A partilha das responsabilidades familiares entre mulheres e homens continua a ser muito desigual. As mulheres têm mais dificuldade em conciliar a vida profissional com a vida familiar e em progredir na carreira, quando não são mesmo afastadas do mercado de trabalho. Estão largamente representadas em profissões com baixos salários e pouco prestígio social e sub-representadas nos cargos de decisão. Por isso, também as reformas das mulheres são, em média, mais baixas que as dos homens.
Em 2009, o Parlamento Europeu fez um estudo sobre a forma como a comunicação social tratou as mulheres na campanha eleitoral. As conclusões não surpreenderam. As mulheres foram praticamente ignoradas pela comunicação nacional da maior parte dos Estados-membros. Ao contrário do que aconteceu com os candidatos, a visibilidade das candidatas não decorria da importância das suas ideias e programas políticos. Eram predominantemente citadas por causa da aparência, da cor do cabelo, do vestuário, por serem familiares ou amigas de alguém.

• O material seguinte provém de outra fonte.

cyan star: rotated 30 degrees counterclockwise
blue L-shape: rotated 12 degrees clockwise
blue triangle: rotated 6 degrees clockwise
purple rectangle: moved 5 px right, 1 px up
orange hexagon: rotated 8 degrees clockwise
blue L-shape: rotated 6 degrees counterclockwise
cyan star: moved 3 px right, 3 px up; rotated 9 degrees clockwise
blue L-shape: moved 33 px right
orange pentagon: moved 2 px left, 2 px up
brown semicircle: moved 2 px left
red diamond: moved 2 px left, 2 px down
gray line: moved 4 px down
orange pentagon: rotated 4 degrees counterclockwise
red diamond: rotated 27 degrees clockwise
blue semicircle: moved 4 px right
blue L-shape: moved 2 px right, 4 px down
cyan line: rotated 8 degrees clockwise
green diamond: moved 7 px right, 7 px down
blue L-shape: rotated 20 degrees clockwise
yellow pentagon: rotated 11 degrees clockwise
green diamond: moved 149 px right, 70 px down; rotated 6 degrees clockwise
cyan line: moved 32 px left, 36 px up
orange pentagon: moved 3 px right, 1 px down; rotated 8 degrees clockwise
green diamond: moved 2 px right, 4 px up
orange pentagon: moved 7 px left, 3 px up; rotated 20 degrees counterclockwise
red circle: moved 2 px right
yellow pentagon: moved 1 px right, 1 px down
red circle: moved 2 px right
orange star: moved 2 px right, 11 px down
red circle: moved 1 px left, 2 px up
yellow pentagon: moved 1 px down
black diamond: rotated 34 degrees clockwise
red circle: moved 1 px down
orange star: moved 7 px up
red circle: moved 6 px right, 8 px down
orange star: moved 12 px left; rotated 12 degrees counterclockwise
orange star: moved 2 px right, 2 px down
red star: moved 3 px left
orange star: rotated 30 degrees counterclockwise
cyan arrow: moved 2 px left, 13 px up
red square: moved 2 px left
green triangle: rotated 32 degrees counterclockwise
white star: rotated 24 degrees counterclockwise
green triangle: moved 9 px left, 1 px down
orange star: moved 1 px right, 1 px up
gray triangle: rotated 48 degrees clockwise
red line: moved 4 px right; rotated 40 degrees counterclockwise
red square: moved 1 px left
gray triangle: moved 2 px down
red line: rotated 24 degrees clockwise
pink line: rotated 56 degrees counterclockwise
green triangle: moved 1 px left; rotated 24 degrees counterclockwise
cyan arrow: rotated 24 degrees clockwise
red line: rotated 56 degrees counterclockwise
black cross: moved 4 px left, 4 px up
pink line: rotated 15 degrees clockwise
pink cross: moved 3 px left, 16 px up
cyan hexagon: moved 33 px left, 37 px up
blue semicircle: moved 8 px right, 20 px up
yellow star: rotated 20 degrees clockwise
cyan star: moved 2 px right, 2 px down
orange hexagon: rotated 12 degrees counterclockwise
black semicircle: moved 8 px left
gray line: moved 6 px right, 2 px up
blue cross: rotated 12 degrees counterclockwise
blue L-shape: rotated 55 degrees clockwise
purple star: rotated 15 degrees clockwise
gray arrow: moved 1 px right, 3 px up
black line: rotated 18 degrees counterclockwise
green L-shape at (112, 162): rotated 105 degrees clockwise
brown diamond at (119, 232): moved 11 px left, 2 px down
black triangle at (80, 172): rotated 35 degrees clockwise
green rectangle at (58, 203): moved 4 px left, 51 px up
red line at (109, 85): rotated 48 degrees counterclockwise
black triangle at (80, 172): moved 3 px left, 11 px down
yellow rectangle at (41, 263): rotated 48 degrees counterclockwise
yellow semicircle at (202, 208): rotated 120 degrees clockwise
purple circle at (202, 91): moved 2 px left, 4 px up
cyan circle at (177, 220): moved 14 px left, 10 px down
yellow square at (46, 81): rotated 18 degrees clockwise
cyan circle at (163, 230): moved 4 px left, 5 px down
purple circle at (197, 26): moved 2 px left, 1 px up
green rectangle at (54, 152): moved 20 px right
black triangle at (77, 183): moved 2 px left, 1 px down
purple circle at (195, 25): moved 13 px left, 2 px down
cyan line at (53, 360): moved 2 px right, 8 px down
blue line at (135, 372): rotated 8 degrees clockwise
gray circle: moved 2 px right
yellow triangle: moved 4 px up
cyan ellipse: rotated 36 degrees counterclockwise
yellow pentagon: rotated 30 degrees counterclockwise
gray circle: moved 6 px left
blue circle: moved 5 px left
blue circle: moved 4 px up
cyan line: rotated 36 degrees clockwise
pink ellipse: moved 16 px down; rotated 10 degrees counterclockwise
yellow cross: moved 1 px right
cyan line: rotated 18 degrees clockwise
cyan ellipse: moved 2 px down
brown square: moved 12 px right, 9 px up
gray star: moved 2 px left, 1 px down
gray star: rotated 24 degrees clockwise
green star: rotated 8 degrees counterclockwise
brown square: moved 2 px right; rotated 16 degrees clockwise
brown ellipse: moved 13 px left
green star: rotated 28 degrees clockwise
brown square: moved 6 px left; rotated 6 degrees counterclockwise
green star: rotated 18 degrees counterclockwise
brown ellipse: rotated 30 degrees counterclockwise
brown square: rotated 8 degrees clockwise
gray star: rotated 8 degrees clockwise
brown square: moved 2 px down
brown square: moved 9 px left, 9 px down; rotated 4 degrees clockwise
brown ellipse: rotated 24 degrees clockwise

Mesmo depois de eleitas para os mais altos cargos, o tratamento discriminatório continua. Quem se lembraria de perguntar a Barack Obama, no dia da sua eleição, como iria conciliar as exigentes responsabilidades de Presidente da República com as suas obrigações familiares? Seria impensável uma tal pergunta. Ora, esta mesma pergunta foi feita, com naturalidade e nenhuma estranheza, a Michelle Bachelet, quando foi eleita Presidente do Chile.
O mundo está a mudar, dir-me-ão. Sim, está a mudar, mas muito lentamente. Tão lentamente que, no reino do poder (político, económico, mediático e até linguístico), feminina é a exceção e a regra masculina. E, no entanto, como dizia Elina Guimarães, “as mulheres não querem privilégios, querem direitos”.